◆ **Task brief**:
Convert only the stretch of lines that opens with the line containing "1270, if that is convenient for you." and closes with the line containing "Answer: 15.75" into a Markdown table. Use two columns, Row for a running number and Line for the line itself, and leave out any blank lines.

- - - - - - -

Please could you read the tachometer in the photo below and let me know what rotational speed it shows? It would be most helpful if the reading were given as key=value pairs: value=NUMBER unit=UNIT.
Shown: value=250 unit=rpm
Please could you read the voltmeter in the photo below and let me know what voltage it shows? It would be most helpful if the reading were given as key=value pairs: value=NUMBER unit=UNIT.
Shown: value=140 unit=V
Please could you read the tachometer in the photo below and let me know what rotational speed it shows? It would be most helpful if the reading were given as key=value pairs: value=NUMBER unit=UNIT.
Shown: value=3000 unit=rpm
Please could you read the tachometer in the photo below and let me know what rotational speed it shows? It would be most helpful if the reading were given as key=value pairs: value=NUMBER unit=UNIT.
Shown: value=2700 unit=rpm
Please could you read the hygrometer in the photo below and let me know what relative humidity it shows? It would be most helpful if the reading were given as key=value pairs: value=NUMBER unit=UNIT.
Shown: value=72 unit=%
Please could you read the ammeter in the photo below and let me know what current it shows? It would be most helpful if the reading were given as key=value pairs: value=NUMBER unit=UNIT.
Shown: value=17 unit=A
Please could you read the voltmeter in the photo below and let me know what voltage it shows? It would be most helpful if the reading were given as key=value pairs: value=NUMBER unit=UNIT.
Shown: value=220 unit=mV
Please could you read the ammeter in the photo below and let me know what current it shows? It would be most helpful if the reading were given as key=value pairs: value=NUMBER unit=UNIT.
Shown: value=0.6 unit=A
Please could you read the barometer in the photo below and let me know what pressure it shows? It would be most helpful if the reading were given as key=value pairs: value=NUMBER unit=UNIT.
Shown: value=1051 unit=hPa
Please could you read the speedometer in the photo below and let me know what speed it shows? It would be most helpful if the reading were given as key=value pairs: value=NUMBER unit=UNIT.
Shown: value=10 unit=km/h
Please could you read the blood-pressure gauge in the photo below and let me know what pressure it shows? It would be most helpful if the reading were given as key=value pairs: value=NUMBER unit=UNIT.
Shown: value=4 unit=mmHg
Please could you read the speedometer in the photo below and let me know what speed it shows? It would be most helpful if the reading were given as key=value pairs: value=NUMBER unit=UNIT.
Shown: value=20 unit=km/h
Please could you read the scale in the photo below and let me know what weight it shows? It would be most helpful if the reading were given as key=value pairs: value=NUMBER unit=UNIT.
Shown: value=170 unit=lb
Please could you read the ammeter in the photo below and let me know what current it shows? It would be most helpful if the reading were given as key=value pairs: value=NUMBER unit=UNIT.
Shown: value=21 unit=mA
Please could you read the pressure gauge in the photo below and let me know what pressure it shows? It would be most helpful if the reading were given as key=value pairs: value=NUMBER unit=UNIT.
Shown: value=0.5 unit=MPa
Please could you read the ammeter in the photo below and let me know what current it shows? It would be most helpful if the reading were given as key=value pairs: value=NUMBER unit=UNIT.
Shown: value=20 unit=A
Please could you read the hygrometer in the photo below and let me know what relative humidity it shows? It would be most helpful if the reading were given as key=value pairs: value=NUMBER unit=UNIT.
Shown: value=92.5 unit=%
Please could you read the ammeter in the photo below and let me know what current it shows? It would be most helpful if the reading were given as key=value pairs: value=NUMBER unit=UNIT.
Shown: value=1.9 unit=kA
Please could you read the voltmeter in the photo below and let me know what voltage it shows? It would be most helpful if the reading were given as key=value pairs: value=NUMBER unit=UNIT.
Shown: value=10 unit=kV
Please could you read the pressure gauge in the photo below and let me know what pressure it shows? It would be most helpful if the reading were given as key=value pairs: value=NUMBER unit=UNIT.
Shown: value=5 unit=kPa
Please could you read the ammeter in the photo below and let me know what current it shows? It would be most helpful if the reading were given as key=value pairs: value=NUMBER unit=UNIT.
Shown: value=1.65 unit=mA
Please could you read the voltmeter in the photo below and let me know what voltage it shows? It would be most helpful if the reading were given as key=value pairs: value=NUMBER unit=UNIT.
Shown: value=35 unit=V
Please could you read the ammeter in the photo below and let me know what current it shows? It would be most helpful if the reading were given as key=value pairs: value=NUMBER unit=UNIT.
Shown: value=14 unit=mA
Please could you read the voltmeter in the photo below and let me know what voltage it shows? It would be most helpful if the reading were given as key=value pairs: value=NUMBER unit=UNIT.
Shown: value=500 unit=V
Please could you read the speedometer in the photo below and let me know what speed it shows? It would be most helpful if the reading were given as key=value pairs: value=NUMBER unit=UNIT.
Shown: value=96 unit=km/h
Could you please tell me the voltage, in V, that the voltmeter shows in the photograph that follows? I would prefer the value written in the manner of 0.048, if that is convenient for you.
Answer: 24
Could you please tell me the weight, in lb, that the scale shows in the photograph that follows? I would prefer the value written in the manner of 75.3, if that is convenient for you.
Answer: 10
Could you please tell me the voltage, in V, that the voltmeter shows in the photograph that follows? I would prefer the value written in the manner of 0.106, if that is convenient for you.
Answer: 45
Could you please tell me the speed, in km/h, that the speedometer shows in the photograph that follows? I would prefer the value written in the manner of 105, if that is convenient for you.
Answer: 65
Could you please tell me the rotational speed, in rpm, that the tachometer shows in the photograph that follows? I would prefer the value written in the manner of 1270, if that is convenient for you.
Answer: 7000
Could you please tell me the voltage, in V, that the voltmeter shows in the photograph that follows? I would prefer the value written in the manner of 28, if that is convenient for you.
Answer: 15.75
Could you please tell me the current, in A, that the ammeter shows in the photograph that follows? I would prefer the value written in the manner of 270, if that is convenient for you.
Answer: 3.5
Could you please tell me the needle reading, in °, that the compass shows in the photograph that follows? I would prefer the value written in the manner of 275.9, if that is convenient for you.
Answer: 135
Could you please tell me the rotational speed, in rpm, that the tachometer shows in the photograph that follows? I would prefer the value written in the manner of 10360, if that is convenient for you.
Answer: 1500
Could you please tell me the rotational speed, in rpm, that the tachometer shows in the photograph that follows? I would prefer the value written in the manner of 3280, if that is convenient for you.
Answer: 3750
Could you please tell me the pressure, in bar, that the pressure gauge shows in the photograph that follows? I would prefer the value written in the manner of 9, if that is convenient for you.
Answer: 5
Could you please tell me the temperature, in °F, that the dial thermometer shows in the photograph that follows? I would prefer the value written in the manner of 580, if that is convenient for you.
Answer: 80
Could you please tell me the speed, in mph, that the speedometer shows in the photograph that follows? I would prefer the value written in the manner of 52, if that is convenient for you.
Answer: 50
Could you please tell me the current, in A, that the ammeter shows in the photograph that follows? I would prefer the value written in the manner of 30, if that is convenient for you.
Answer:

- - - - - - -

◆ **Written reply**:
| Row | Line |
|---|---|
| 1 | Could you please tell me the rotational speed, in rpm, that the tachometer shows in the photograph that follows? I would prefer the value written in the manner of 1270, if that is convenient for you. |
| 2 | Answer: 7000 |
| 3 | Could you please tell me the voltage, in V, that the voltmeter shows in the photograph that follows? I would prefer the value written in the manner of 28, if that is convenient for you. |
| 4 | Answer: 15.75 |